Die Autorin schneidet in ihrem Roman viele schwierige Themen an, die sich zu einer Wolke der Hoffnungslosigkeit verdichten. Hauptthema von Hillary Jordans Mudbound ist der Rassismus Ende der 40er Jahre in den US-Südstaaten. Eine schier ausweglose Situation, der der Protagonist Ronsel nur durch die Flucht in den Krieg entkommen kann. Sein Ausspruch kurz nach der Heimkehr bringt seine Pein auf den Punkt:

„Wieder zu Hause, welch ein Jubel! Affe, Schwarzgesicht, Nigger. Ich hatte für mein Land gekämpft und bei meiner Rückkehr festgestellt, dass es sich kein bisschen verändert hat. […] Völlig egal, ob wir ihrem Aufruf gefolgt waren und uns in ihrem Krieg geopfert hatten. Für sie waren wir weiterhin nur Nigger. Und die schwarzen Soldaten, die gefallen waren, waren eben tote Nigger.“ S. 169

Neben Rassismus beschäftigt sich der geneigte Leser außerdem mit: Armut, Entbehrung, Patriarchat, strikten religiösen Vorstellungen, Existenzangst, Ausbeutung, Kriegstraumata, Ehebruch, Kindesmissbrauch, dem Holocaust und Gewalt. Da kommt ganz schön was zusammen. Hat die Autorin ihre Geschichte überfrachtet? – Ein klares Nein. Hier wirken die Probleme nicht künstlich aufgebauscht, vielmehr fügen sie sich harmonisch in die Handlung ein. Wie es im echten Leben auch der Fall wäre.

Die Geschichte ist grandios; bislang habe ich noch nichts aus der Sicht eines schwarzen Kriegsheimkehrers Ende der 40er Jahre gelesen.
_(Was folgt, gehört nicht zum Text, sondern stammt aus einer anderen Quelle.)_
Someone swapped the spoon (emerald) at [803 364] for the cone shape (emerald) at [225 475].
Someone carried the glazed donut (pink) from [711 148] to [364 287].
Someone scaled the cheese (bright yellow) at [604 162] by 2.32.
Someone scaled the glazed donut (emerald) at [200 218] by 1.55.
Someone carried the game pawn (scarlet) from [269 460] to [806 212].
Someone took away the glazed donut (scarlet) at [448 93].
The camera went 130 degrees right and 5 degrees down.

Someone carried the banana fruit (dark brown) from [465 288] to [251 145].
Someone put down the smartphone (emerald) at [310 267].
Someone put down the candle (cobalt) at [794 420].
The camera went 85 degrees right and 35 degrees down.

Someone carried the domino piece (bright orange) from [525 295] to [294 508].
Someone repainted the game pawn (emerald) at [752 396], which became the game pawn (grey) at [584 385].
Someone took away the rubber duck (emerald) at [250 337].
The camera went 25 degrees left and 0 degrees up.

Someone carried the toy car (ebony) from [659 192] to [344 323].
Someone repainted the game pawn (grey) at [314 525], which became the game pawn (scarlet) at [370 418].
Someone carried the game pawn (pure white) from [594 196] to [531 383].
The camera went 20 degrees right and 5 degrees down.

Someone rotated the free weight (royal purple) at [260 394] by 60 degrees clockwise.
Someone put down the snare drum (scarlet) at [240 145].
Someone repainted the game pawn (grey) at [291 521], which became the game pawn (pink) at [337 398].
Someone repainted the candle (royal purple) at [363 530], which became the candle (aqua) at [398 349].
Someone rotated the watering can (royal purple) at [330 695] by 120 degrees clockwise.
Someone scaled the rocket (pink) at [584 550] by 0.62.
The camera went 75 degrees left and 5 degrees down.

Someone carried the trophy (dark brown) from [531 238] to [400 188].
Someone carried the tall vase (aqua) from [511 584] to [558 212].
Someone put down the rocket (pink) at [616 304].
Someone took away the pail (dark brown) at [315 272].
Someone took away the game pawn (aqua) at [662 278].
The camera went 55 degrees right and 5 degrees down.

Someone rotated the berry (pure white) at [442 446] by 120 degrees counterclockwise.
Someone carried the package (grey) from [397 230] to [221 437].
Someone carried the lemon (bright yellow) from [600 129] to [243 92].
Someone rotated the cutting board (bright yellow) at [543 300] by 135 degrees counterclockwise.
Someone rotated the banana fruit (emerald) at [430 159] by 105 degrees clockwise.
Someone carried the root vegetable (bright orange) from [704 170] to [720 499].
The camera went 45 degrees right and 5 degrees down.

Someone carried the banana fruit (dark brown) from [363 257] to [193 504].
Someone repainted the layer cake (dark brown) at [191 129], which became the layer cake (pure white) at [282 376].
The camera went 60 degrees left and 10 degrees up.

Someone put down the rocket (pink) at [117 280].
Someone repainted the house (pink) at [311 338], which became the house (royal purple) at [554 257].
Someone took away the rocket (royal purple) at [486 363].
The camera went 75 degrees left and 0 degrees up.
Wenn auch Fiktion, so hat Mudbound meinen Horizont erweitert und mir die Umstände im Mississippi-Delta dieser Zeit klarer vor Augen geführt.

Der Netflix-Film zu Hillary Jordans Mudbound

Die beim Streaming-Anbieter Netflix vorhandene Filmversion des Romans ist auch grandios. Die tiefe Stimme von Rob Morgan als Hap sorgt für Gänsehaut und das Farmhaus der McAllans ist noch armseliger als man es sich beim Lesen vorstellt. Was für ein Leben. So groß die Vielzahl hassenswerter Figuren in Buch und Film auch ist – am meisten hat mich der Farmer Henry McAllan aufgeregt, wie er gottesgleich als Herr seiner Schlammplantagen herumstolziert und dabei kein Auge für das Unglück um ihn herum hat.

Fazit

Lest Hillary Jordans Mudbound, schaut den Netflix-Film – beides lohnt sich und lässt trotz des blumigen Titels keinen Platz für romantisierende Huckleberry-Finn-Vorstellungen.

 

Hillary Jordan, Mudbound. Die Tränen von Mississippi (OT: Mudbound. Aus dem Amerikanischen von Karin Dufner), Pendo 2017, 384 S.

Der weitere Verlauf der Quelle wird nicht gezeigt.